Die Seniorinnen hatten viel Spaß am Zusammensein mit den Kindern. Und die Kinder hörten gern zu, wenn die Älteren von früher berichten. Es wurde viel erzählt und gelacht. Dies war bereits die dritte generationenübergreifende Aktion des Kinderkirchenmorgens - und sicherlich nicht die letzte…

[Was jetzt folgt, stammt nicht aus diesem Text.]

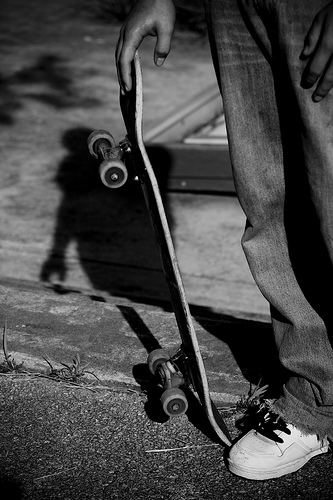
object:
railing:
[142, 79, 236, 192]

Mose - ein spannendes Leben! - KiKiMo im Mai

Im Mai stand der KiKiMo unter dem Motto „Mose - ein spannendes Leben!“. Nach ihrem Eintreffen durften sich die Kinder sogleich als Mose, Israeliten und Ägypter, als Pharao und Pharaonentochter verkleiden. Nach einer kurzen Morgenandacht wurde das Geheimnis gelüftet: Die Kinder durften selbst Teil der wechselhaften Mose-Geschichte sein. Stück für Stück, Station für Station wurde die Mose-Geschichte erzählt. Die einzelnen Szenen durften die Kinder nachstellen und es wurden viele Fotos in Aktion gemacht. Hierzu wurden reichlich Utensilien verteilt und man zog zu verschiedenen Spielorten, an denen sich die einzelnen Szenen am besten darstellen ließen. So zum Beispiel die hart arbeitenden Israeliten in ägyptischer Gefangenschaft, die große Steinblöcke zum Bau der ägyptischen Monumente schleppen mussten und von Ägyptern mit Peitschenhieben angetrieben wurden. Oder die Szene, in der Mose Mutter ihren Sohn in einem Weidenkörbchen zwischen die Uferpflanzen legte, wo ihn die Tochter des Pharaos fand. Und auch der brennende Dornbusch war im Garten vorbereitet, wo Mose von Gott den Auftrag erhielt, das Volk Israel aus Ägypten herauszuführen. Hiervon musste aber noch der große Pharao auf deinem Thorn überzeugt werden. Viel Spaß hatten die Kinder bei der Darstellung der Plagen, die Gott über das Volk der Ägypter brachte.

  Foto: Stephan Müller

Da kamen Frösche in Form von Haribo-Fröschen, einem verkleideten Kinder-Frosch, Plüsch- und anderen Fröschen über das Volk herein und die Kinder stellten ihren Ekel mimisch ganz wunderbar dar. Beim anschließenden Vernaschen der süßen Frösche konnten sie aber wieder strahlen. Danach prasselte Hagel in Form von Eiswürfeln und Glassteinen vom Himmel herab, vor dem die Ägypter gestenreich in Deckung gingen.


 Foto: Stephan Müller

Das Frühstück an diesem Tag war eigentlich ein Abendessen, denn das letzte Mahl vor dem Auszug aus Ägypten wurde dargestellt und verspeist: Da gab es „gebratenes Lamm“ (Schokobiskuitlämmer), Fladenbrot, ungesäuertes Brot und Einiges mehr. Mit dem „Blut“ der „geschlachteten“ Lämmer wurden nun die Türpfosten der Israeliten markiert, damit die letzte Plage - der Tod aller Erstgeborenen - an ihnen vorüberginge.

 Foto: Stephan Müller

Beim anschließenden Auszug aus Ägypten setzte sich die Menschenmenge mit allem ausgestattet, was es für die Reise brauchte, in Bewegung. Im Pfarrgarten wurden die Teilung des Roten Meeres durch Mose und der Durchzug seines Volkes fotografiert.

 Foto: Stephan Müller

In einem benachbarten Hof wurden die 40 Jahre Wanderschaft durch die Wüste dargestellt. Hier ließ Gott nahrhaftes Manna (in Form von Popcorn) vom Himmel regnen, das mit großem Appetit verspeist wurde. Auf dem „Berg Sinai“ nahm Mose die zehn Gebote auf zwei Steintafeln entgegen. Das Volk hatte sich inzwischen ein goldenes Kalb (ein Kind mit Maske in Goldfolie) als Götzenbild erschaffen und tanzte darum herum.

 Foto: Stephan Müller

Schließlich zog das Volk weiter mit der Bundeslade, in der die Gebotstafeln verstaut waren, um nach Jahrzehnten endlich das Gelobte Land zu erreichen. Von ferne durfte Mose das Gelobte, üppig grüne Land (des angrenzenden Gartens) noch schauen, dann verstarb er und sein Volk musste das letzte Stück ohne ihn weiterziehen.
Begleitet wurde die Fotogeschichte an einzelnen Stationen vom Lied „Als Israel in Ägypten litt“, einer deutsche Übertragung des Spirituals „Go down, Moses“.
Die Fotogeschichte ist zusammen mit ein paar ausgewählten Texten im Gemeindesaal zu sehen.